UCOR announced that 21 staff support subcontractors were laid off Monday, and more subcontractor and trade jobs could be cut later this week.
“This is to restructure the workforce to meet our changing needs as work is completed, and also to stay within expected funding for Fiscal Year 2013,” the company said in a statement. “No UCOR employees are being affected.”
UCOR is the U.S. Department of Energy’s cleanup contractor in Oak Ridge.
In September, UCOR announced 41 employees had been laid off at the former K-25 site, now renamed the East Tennessee Technology Park or Heritage Center. Thirty-five of those employees worked on the K-25 Building demolition, and six worked on the K-27 project, UCOR spokesman Wayne McKinney said.
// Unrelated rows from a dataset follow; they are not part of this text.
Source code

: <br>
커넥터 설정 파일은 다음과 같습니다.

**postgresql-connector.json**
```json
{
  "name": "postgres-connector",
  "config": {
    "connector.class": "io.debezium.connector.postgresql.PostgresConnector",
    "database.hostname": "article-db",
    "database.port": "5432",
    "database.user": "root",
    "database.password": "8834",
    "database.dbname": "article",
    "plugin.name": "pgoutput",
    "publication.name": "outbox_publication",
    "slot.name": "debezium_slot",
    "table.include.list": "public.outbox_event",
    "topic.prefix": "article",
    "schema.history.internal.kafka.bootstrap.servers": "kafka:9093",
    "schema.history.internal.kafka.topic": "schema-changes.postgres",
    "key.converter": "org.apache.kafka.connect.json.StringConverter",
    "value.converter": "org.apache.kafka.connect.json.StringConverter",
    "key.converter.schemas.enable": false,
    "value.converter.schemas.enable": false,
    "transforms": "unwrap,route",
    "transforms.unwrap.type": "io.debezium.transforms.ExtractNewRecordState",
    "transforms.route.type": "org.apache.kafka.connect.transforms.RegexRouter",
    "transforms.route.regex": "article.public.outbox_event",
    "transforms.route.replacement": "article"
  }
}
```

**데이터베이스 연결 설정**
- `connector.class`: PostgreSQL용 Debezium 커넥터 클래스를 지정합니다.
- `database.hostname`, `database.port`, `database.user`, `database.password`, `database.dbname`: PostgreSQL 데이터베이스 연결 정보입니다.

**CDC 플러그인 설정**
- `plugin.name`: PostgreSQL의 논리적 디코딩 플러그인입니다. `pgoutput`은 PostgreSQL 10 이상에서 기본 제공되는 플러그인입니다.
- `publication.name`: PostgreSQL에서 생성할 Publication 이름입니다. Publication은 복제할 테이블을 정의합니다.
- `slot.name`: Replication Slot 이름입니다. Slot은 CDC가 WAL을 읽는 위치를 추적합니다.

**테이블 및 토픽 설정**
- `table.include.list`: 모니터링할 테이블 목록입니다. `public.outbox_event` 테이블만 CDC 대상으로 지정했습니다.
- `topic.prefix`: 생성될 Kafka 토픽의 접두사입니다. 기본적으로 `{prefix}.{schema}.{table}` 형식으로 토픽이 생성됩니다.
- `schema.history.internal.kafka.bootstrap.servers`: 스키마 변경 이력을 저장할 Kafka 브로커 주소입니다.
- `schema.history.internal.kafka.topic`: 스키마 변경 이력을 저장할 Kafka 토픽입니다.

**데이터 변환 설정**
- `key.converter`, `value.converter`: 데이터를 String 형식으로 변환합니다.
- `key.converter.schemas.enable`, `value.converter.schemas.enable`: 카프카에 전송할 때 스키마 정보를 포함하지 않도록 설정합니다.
The company’s statement this week said UCOR still plans to demolish the north end of the massive K-25 Building and deactivate the technetium-99 part of the building’s east end.
McKinney said the employees laid off in September also worked for subcontractors, and the job reductions were part of the normal ebb and flow of subcontracting.
UCOR recently announced that it had completed demolition work on the east wing of the K-25 Building and was preparing to demolish the north end. K-27 is being prepared for demolition but is not yet being demolished, McKinney said.
The K-25 site is located in west Oak Ridge, and it was built to enrich uranium as part of the top-secret Manhattan Project during World War II. It’s now being converted into a massive industrial park.
The federal government’s Fiscal Year 2013 began Monday.